Aber mal ganz Abseits von "Wünschen", was simuliert das Langfristmodell? In seiner heutigen Wetterprognose liegt die Abweichung der Temperaturen gegenüber dem langjährigen Mittelwert im Oktober und Dezember mit -0,5/+0,5 Grad im normalen und im November, Januar und Februar mit +0,5/+2 Grad im zu milden bis zu warmen Bereich. Insofern ändert sich - nach dem Langfristmodell - gegenüber den letzten Wochen nur wenig. Gibt es auch andere Langfristmodelle? Ja, die gibt es (mehr dazu unter Langfristmodelle) und hier zeigt sich ein leicht erhöhte Wahrscheinlichkeit für einen zu milden Wettertrend Winter 2016/17.

Was ist mit den Randfaktoren? La Niña, welche häufig nach einem El Niño Phänomen auftritt, wird nach dem aktuellen ENSO-Bericht deutlich schwächer eingestuft, als das noch in den letzten Wochen der Fall war:
ENSO-neutral conditions are slightly favored (between 55-60%) during the upcoming Northern Hemisphere fall and winter 2016-17.
Frei übersetzt: neutrale Konditionen sind momentan die wahrscheinlicheren Optionen für Herbst und Winter, was nicht gerade für ein La Niña Phänomen spricht. Blickt man auf die Statistik, so waren die Winter in einem La Niña Jahr nicht gerade kalt (eher die darauffolgenden). Insofern kann dass als "gute Nachricht" für alle die den Winter mögen gewertet werden.

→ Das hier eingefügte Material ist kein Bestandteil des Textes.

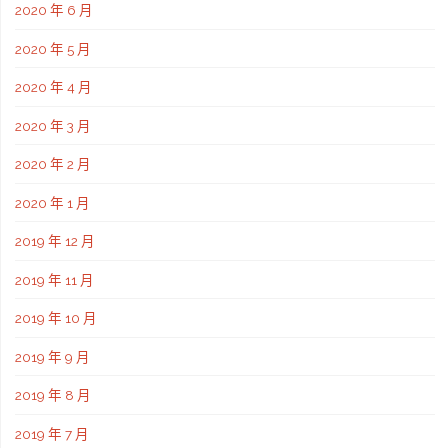
2020 年 6 月
2020 年 5 月
2020 年 4 月
2020 年 3 月
2020 年 2 月
2020 年 1 月
2019 年 12 月
2019 年 11 月
2019 年 10 月
2019 年 9 月
2019 年 8 月
2019 年 7 月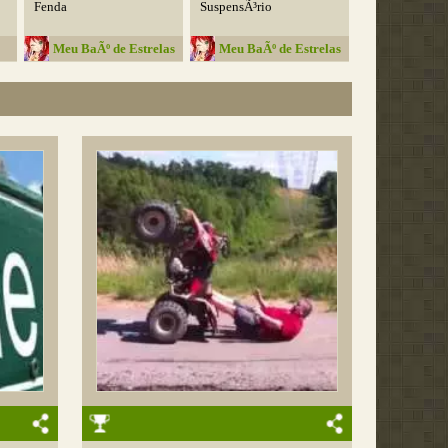
Fenda
SuspensÃ³rio
Meu BaÃº de Estrelas
Meu BaÃº de Estrelas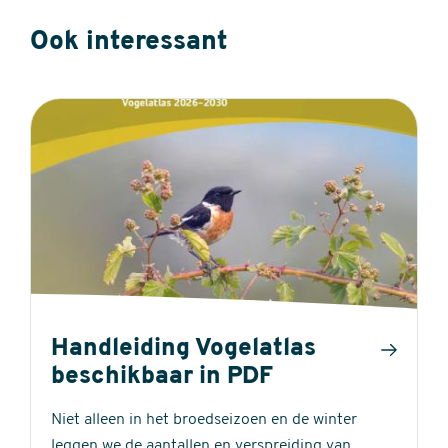
Ook interessant
Handleiding Vogelatlas
beschikbaar in PDF
Niet alleen in het broedseizoen en de winter
leggen we de aantallen en verspreiding van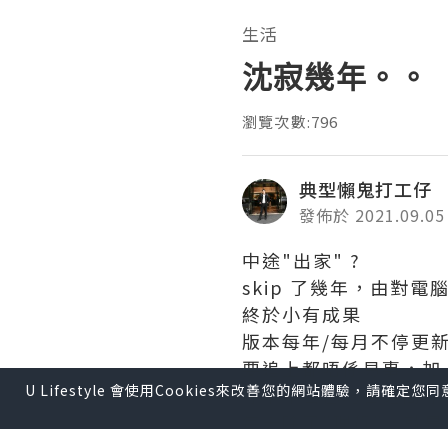
生活
沈寂幾年。。
瀏覽次數:796
典型懶鬼打工仔
發佈於 2021.09.05
中途"出家" ?
skip 了幾年，由對電腦
終於小有成果
版本每年/每月不停更
要追上都唔係易事，加
U Lifestyle 會使用Cookies來改善您的網站體驗，請確定
在早年自己巧合之間在
每天除了"理貨"，就是在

Ein weiterer Randfaktor ist die Sonnenaktivität, welche sich in diesem Jahr in einem abklingenden Maximum in einer schwachen Phase befindet. Was bedeutet das? Ist die Sonnenaktivität schwach, so sind aufgrund der geringeren Sonneneinstrahlung kühlere Temperaturwerte zu erwarten - ob das auch in Zeiten des Klimawandels der Fall sein wird, bleibt abzuwarten. Denn betrachtet man die langjährige Temperaturreihe der Wintermonate seit 1980, so ist ein kontinuierlicher Anstieg der Wintertemperaturen zu beobachten.

Blickt man noch einmal auf den ENSO-Bericht, so fällt auf, dass der Nordatlantik wärmer als in den vergangenen Jahren ist, was sicherlich auch am El Niño Phänomen liegen mag. Der Nordatlantik war nun in den vergangenen Wintern deutlich kühler und war sicherlich ein Faktor für einen stabilen Jetstream, welcher über Mitteleuropa für die zu warmen Winter sorgte. Eine Umkehrung könnte nun unter Umständen dafür sorgen, dass sich der Jetstream abschwächt und die Polarfront mehr in Schwingung geraten kann, als das in den letzten Wintern der Fall war (Schwingung = Rossby Wellen) und letztlich Trogwetterlagen über Deutschland, Österreich und der Schweiz begünstigen könnte. Es bleibt also weiterhin abzuwarten, wohin sich der Winter 2016/2017 entwickeln kann.